NYC Comptroller Asks Government to Waive Immigrant Work Permit Application Fees

Katabella Roberts
By Katabella Roberts
September 14, 2023New York
share
NYC Comptroller Asks Government to Waive Immigrant Work Permit Application Fees
Comptroller Brad Lander speaks during a rally for immigrant rights at City Hall in New York City on May 11, 2023. (Michael M. Santiago/Getty Images)

New York City Comptroller Brad Lander is calling on the federal government to “do more” and help speed up work authorizations for illegal immigrants by waiving application fees.

Speaking to PIX11 News on Sept. 13, Mr. Lander, a Democrat, noted the surge in immigrants crossing the southern border and locating to New York—amid other things—is expected to create a $12 billion budget deficit as the city struggles to keep up with the influx.

Additionally, the city is expected to spend over $4 billion this year alone to provide shelter and services to those immigrants.

• Provided material
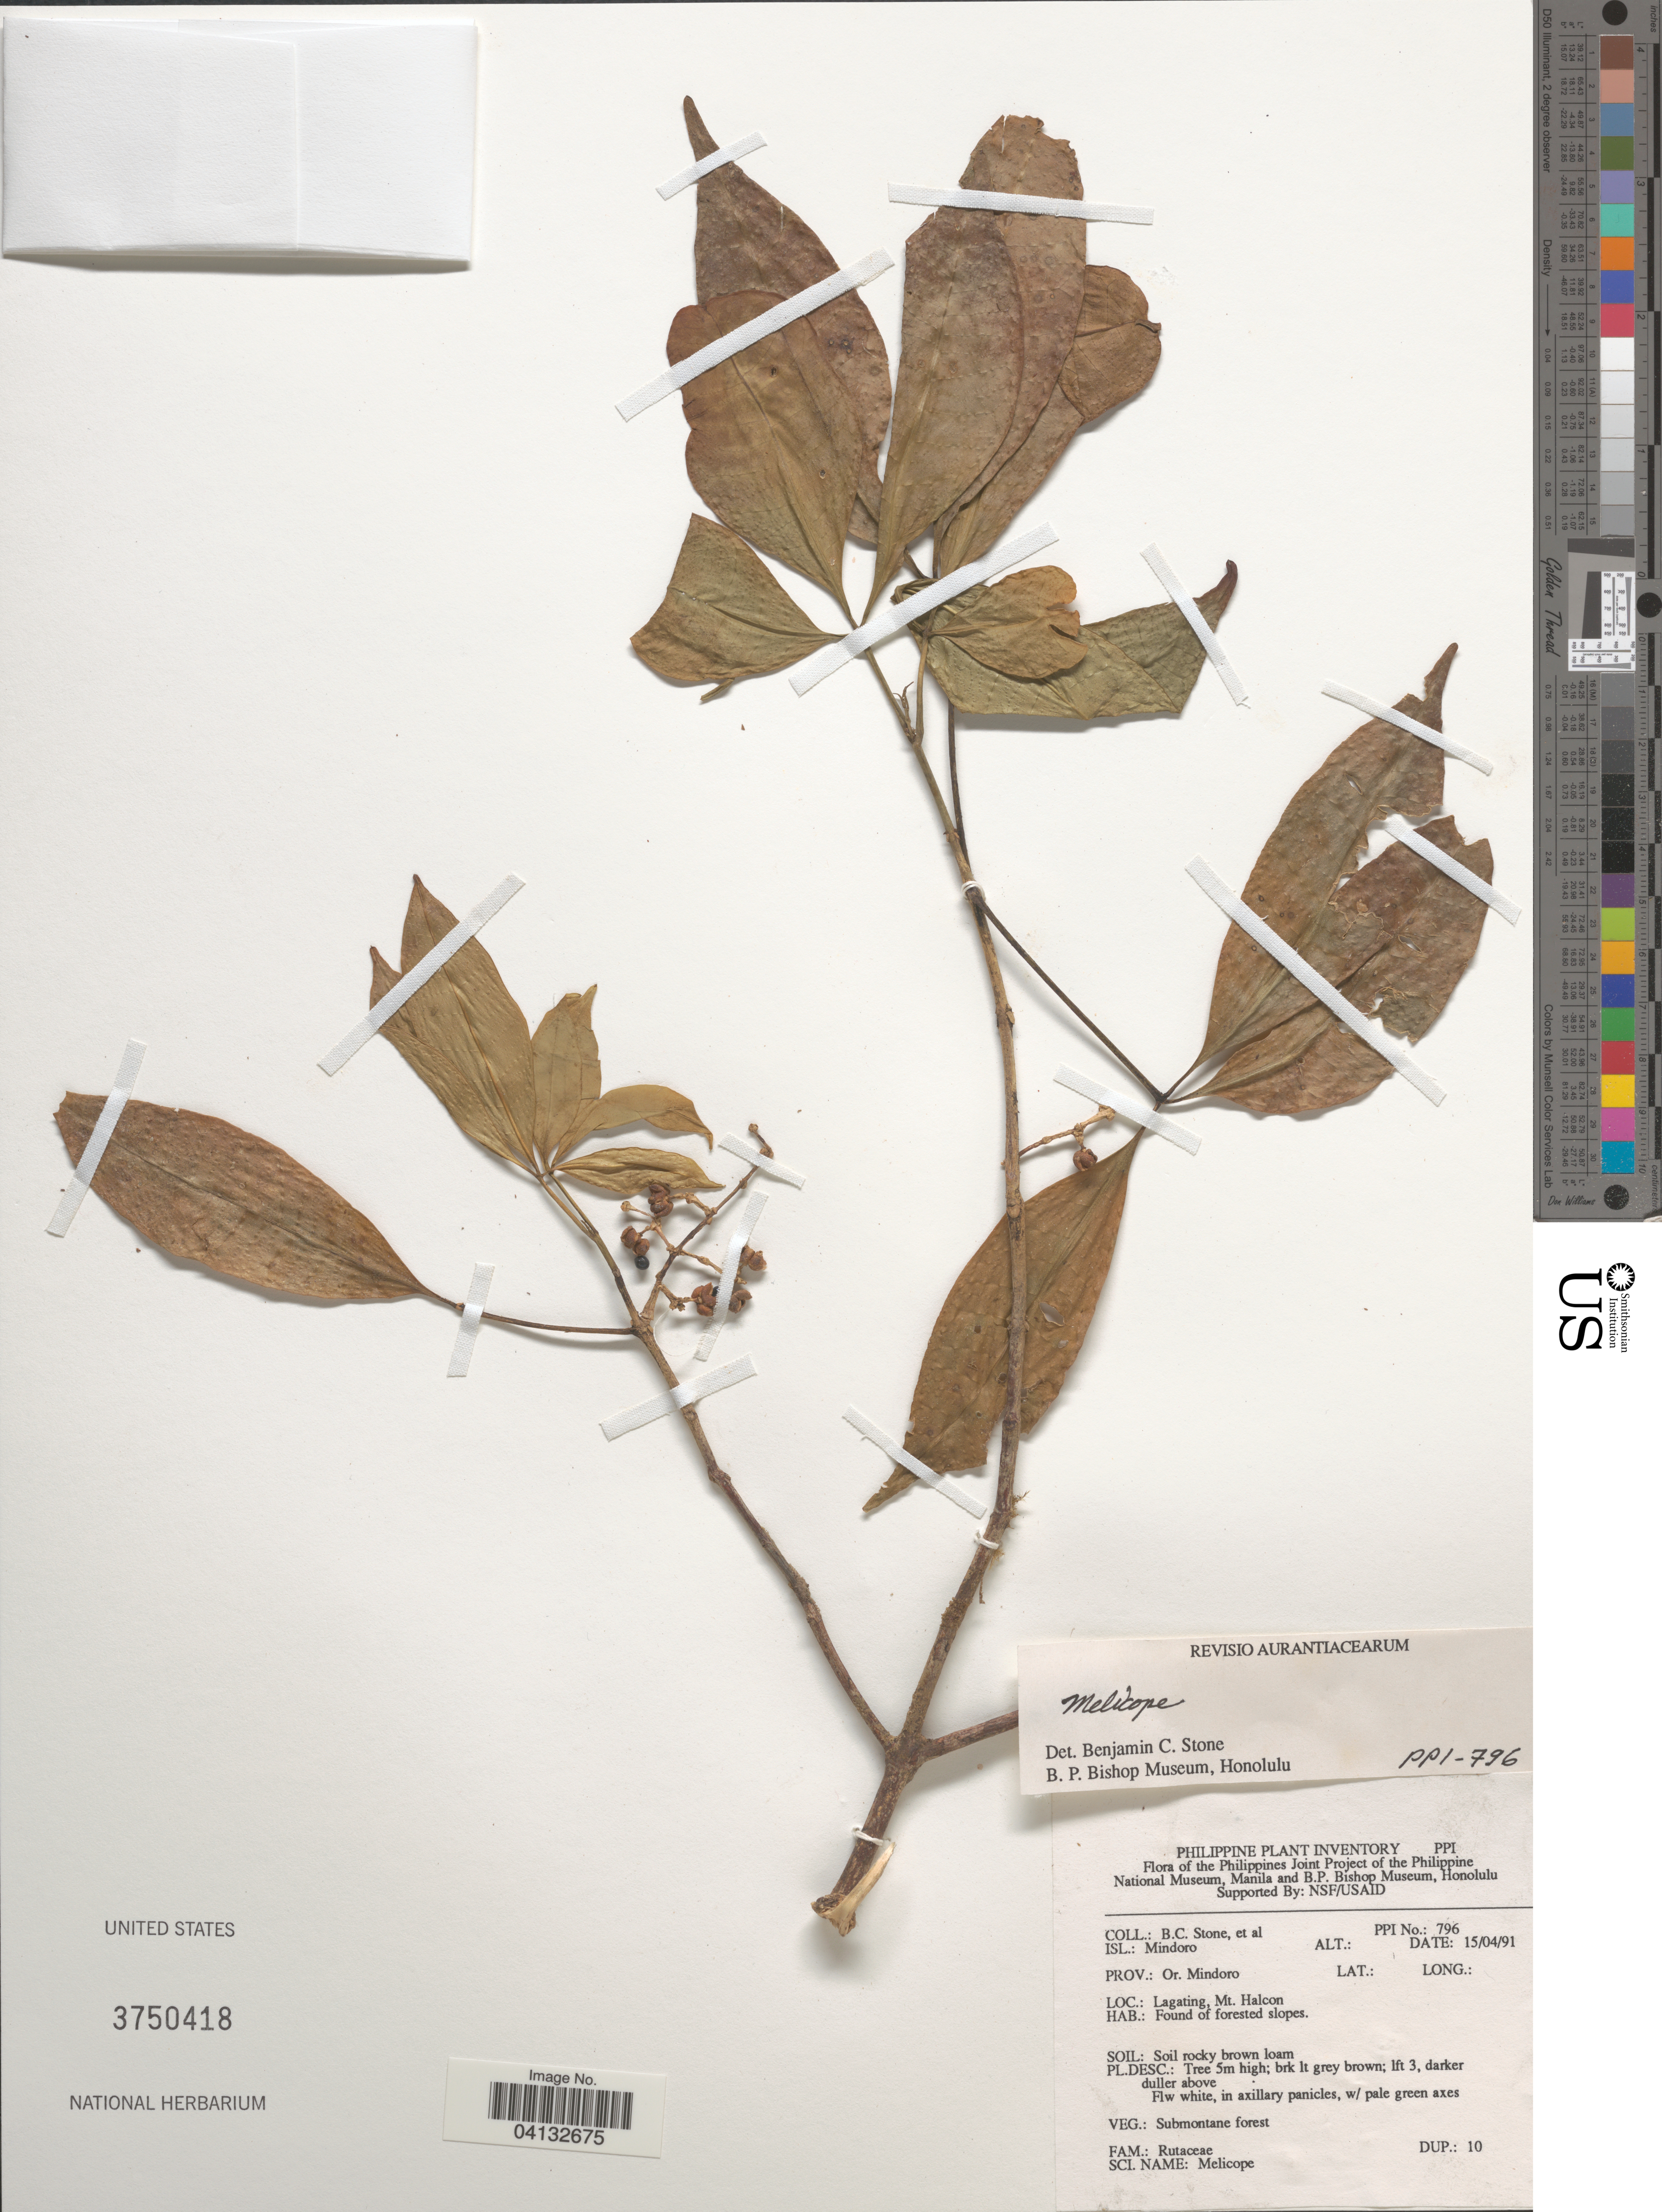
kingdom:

• Required tasks
**a)** According to the article on the comptroller's request, how much is New York City expected to spend this year on shelter and services for immigrants?
**b)** From the article on the comptroller's request, extract word for word the section that begins with the words containing "New York City Comptroller" and ends with "to those immigrants.".
None of the data is needed for the tasks.

• The responses
**a)** Over $4 billion.

**b)**
New York City Comptroller Brad Lander is calling on the federal government to “do more” and help speed up work authorizations for illegal immigrants by waiving application fees.

Speaking to PIX11 News on Sept. 13, Mr. Lander, a Democrat, noted the surge in immigrants crossing the southern border and locating to New York—amid other things—is expected to create a $12 billion budget deficit as the city struggles to keep up with the influx.

Additionally, the city is expected to spend over $4 billion this year alone to provide shelter and services to those immigrants.